=== RECORDS FOR THIS EXERCISE ===

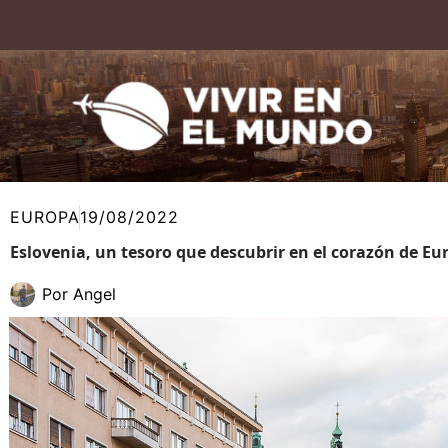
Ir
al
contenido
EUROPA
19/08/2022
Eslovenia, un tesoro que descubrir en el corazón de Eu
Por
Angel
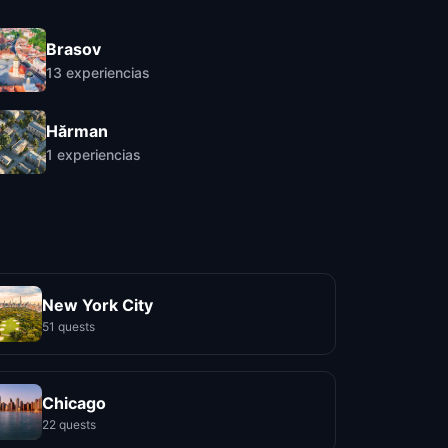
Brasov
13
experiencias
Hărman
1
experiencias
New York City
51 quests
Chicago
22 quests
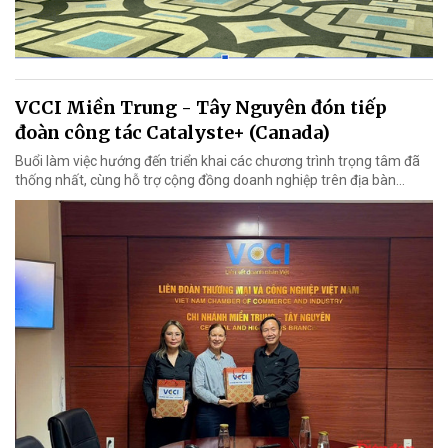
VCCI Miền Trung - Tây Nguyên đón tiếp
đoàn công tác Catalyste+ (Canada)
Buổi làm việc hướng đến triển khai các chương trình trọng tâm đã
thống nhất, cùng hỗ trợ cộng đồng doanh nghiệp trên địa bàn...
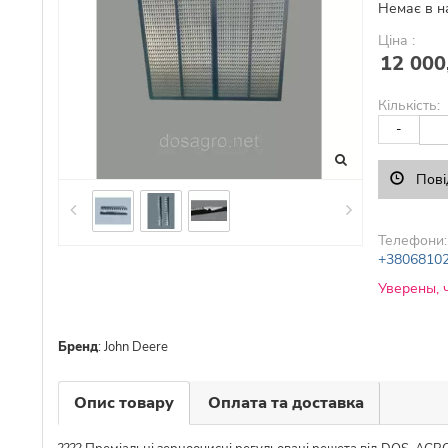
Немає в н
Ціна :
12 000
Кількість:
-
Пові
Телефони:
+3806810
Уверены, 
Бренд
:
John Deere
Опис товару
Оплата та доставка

===
=== RECORDS FOR THIS EXERCISE ===

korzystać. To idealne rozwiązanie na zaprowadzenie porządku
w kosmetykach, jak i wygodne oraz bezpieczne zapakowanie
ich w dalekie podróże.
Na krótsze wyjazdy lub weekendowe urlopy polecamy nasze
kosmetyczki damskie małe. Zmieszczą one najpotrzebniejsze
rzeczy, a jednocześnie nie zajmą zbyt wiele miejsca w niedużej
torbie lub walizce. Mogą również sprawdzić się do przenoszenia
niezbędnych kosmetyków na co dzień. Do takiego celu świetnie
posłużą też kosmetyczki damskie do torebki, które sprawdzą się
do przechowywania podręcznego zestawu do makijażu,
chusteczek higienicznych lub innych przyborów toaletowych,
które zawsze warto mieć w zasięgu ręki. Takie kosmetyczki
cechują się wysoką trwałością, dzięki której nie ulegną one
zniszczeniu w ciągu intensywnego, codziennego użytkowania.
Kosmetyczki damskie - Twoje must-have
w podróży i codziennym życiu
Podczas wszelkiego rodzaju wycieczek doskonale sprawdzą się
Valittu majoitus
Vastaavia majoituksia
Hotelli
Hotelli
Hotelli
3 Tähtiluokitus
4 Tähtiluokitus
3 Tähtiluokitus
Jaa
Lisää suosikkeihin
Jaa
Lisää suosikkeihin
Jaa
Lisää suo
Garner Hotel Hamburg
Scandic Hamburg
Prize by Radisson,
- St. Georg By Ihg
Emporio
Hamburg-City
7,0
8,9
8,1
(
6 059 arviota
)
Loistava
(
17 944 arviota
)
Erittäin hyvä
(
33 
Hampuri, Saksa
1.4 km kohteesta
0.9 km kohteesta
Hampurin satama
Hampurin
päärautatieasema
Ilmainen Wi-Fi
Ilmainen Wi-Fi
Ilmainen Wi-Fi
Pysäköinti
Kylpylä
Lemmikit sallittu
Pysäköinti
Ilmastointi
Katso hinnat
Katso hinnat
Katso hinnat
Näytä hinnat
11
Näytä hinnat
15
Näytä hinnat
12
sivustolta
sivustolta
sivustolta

===

**WHAT THIS TASK INVOLVES**
Every line of the records containing the word "Hamburg" must appear in the answer.

**SOLUTION TO THE EXERCISE**
Garner Hotel Hamburg
Scandic Hamburg
Hamburg-City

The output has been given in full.